Initially, 250 people participated, but the bakery had to cap entries at 3,000 three years ago because of its popularity and the bakery’s ability to make only so many donuts. Finishers receive a medal, a long-sleeve T-shirt and, of course, MBC’s donuts and coffee. Proceeds go to a rotation of local charities.
Noticing that 75% of participants had never run in a 5K event — most were loyal customers there for the donuts — Wyman organized a running club that meets at the bakery. Wyman, who joins the group on runs, noted that everyone shows up promptly because of the “fear of missing out” — or FOMO — on the photo that’s taken of the group before each run.
Wyman noted that creating a sense of FOMO is one of the successful tools in building a brand and marketing a community bakery. MBC changes its menu each month and provides regular limited-time offers. The current one is an Irish Coffee donut with a coffee glaze and a Baileys whipped cream filling. The most popular is a Butterbeer donut that’s sold for only one week around Harry Potter’s birthday on July 31.
“It’s the most coveted donut I ever made,” Wyman said. “I’ve seen grown men turning into toddlers and throwing tantrums when they can’t get it.”
MBC also offers contests. It partners with a local third-grade teacher who assigns her students an essay assignment to persuade the bakery to make a specific flavored donut for the school.
“I have not put pickles in a donut yet, but it gets brought up year after year,” Wyman said.
MBC prefers to partner with — instead of competing against — local businesses to bring the community together. In the past, the bakery’s brioche donuts have become a key ingredient in a co-branded beer and its jelly donuts in a limited-edition ice cream.
“People see you play well in the sandbox, and they’re going to patronize both of your establishments,” she noted.
Wyman acknowledged that many of her ideas came just by accident.
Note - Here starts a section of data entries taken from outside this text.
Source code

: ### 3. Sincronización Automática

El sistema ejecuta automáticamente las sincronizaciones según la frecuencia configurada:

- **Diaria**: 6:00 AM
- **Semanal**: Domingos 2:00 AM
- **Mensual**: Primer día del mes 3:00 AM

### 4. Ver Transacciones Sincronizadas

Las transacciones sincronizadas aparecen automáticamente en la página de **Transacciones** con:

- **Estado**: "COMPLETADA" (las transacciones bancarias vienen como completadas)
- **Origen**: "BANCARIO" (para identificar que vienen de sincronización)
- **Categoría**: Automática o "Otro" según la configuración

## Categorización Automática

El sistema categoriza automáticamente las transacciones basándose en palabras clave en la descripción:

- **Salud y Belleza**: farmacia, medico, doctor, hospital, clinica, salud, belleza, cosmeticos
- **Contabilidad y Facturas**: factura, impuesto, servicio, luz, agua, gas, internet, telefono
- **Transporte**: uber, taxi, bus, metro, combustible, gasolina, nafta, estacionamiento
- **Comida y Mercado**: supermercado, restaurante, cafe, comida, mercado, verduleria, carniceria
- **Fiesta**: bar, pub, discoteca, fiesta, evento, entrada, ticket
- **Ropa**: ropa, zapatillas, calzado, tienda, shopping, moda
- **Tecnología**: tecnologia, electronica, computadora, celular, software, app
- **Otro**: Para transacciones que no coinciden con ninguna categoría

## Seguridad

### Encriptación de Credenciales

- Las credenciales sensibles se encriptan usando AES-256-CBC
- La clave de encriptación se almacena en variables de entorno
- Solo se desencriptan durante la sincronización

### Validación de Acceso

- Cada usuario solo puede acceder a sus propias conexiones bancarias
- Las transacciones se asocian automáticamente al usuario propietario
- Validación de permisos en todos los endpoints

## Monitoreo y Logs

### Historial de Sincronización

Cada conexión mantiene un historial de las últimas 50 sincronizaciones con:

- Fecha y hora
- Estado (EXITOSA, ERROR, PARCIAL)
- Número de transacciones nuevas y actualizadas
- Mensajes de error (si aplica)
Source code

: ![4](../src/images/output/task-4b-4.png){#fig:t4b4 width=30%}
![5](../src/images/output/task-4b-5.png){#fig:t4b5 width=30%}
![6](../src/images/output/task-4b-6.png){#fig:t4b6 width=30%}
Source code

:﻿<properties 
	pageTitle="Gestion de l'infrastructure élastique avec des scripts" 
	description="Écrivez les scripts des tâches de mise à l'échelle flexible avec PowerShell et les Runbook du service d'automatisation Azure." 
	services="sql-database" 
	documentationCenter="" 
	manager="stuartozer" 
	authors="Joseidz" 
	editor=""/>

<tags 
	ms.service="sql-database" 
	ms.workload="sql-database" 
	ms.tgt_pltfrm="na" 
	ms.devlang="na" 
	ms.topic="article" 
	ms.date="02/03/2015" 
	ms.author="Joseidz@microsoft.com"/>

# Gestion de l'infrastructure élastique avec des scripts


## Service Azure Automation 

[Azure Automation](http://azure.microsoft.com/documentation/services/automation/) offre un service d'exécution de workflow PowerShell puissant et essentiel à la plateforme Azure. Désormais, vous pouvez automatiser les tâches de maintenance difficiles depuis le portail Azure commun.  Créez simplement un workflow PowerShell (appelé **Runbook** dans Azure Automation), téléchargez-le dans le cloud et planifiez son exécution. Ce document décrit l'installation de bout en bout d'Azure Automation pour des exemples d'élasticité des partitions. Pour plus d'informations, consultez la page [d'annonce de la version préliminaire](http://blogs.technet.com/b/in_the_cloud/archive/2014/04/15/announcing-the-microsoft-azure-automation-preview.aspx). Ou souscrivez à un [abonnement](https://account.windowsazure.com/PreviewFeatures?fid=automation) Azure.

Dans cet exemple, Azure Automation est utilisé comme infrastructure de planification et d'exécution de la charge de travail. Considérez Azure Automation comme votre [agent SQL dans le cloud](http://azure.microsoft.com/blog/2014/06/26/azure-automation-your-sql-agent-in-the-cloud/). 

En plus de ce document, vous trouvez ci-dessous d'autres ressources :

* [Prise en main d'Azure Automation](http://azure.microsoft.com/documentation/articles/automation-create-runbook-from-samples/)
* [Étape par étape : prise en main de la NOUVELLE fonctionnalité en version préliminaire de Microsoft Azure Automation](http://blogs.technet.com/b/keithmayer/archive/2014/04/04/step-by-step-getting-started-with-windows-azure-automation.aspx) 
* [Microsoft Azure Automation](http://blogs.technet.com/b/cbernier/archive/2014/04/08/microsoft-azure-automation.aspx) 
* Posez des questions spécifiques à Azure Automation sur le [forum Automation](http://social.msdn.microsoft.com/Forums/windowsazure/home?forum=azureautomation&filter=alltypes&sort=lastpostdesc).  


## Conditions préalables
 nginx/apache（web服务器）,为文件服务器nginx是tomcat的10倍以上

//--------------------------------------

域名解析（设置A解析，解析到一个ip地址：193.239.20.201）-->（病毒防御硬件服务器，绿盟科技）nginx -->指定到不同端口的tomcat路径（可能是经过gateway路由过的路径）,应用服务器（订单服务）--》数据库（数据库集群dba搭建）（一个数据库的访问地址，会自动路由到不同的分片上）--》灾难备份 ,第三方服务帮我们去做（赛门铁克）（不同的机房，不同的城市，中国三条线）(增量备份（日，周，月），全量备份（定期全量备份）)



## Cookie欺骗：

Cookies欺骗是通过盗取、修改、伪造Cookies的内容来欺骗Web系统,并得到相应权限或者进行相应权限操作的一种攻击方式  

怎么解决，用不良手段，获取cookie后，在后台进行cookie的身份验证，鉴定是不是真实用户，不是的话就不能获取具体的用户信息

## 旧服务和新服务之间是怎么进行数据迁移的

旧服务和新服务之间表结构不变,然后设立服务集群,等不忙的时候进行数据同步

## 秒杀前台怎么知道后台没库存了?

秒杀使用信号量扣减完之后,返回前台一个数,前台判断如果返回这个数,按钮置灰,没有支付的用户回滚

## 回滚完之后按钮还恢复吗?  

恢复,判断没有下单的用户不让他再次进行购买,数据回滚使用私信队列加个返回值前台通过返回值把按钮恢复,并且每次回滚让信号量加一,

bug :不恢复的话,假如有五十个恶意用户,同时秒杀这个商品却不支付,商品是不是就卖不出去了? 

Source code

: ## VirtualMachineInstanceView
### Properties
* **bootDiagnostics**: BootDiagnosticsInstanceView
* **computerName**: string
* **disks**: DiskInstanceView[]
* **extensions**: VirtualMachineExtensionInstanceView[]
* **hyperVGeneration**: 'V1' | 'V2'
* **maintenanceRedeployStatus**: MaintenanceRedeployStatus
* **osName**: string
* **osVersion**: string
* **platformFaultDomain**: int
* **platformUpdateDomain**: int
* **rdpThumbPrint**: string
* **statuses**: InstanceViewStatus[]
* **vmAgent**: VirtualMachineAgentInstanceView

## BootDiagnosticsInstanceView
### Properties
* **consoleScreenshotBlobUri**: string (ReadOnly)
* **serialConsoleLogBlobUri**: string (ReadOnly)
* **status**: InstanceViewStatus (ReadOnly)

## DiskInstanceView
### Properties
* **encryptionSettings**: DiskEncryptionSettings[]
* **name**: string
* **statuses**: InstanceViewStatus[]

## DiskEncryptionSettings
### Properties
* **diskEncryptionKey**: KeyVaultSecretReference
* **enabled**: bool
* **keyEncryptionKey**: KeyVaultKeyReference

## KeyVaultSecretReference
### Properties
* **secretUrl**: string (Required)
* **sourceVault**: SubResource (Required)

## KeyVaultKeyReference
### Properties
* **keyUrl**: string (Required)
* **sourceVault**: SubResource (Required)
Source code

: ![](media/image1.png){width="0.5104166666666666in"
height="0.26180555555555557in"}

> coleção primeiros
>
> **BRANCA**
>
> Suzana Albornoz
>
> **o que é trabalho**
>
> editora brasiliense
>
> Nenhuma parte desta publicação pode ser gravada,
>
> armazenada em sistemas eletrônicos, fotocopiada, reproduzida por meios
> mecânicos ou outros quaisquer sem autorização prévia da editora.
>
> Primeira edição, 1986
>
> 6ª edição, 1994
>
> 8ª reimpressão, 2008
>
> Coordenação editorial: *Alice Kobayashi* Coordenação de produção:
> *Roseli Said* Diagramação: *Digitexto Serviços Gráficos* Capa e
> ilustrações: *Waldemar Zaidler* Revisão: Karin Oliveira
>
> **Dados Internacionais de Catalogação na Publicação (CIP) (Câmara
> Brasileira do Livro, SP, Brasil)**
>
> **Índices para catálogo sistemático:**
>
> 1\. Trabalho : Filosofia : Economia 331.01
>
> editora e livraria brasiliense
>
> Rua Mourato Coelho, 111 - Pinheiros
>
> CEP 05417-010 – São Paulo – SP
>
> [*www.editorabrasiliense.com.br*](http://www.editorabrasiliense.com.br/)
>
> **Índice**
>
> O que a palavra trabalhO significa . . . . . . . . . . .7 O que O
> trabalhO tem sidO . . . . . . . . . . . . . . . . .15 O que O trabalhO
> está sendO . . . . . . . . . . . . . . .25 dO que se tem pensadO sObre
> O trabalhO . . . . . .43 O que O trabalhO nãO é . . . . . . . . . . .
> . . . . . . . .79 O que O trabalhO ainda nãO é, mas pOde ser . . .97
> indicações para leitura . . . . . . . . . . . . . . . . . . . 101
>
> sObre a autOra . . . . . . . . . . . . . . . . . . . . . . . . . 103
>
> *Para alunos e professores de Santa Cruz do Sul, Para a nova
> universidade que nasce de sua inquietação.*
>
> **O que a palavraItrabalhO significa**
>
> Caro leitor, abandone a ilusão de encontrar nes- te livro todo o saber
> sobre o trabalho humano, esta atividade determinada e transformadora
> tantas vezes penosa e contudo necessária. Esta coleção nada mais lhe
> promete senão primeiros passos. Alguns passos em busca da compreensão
During the federal government shutdown last year, she reached out to the Transportation Safety Administration offering to provide coffee and donuts for the agents at Newark Airport. She didn’t realize that meant supplying food to 2,000 airport agents. However, by allowing community members and local businesses to “sponsor” lunches, the bakery was able to cover its costs as well as reap in publicity.
Another popular event involved honoring International Women’s Day. The bakery picked 12 influential women, such as honoring Supreme Court Justice Ruth Bader Ginsburg with a donut that looks like the jeweled collar she wears when submitting a dissenting opinion.
In supporting charities, she recommended that companies come up with a mission statement for which organizations the bakery supports. MBC, for example, focuses its charitable contributions on local schools.
“When you start giving, people want more so you have to set boundaries,” she advised. “If this is a path you want to go down, I recommend coming up with a mission statement like you have for your business.”
Wyman also gave tips on how to harness social media, specifically urging bakers to post pictures of the community events they sponsor.
“The more you can document, the better,” she said.
One year, she used social media to play an April Fool’s joke, declaring the bakery was rebranding itself as the Montclair Burrito Co.
“And people believed it,” she said. “I made the staff new shirts. I covered up the sign on the front and we served burritos all day.”
Because April 1 fell on a Monday, typically a slower day for most retail bakeries, there’s wasn’t much risk involved and MBC received coverage in the local newspaper about its prank.
“We sold a lot of burritos on that Monday, and I answered the phone to a lot of tears,” Wyman said.
The only downside for Wyman today is that she doesn’t have as much time to bake as she did in the past.
“I’m not baking much at all,” she said. “I’ve turned into an event planner.”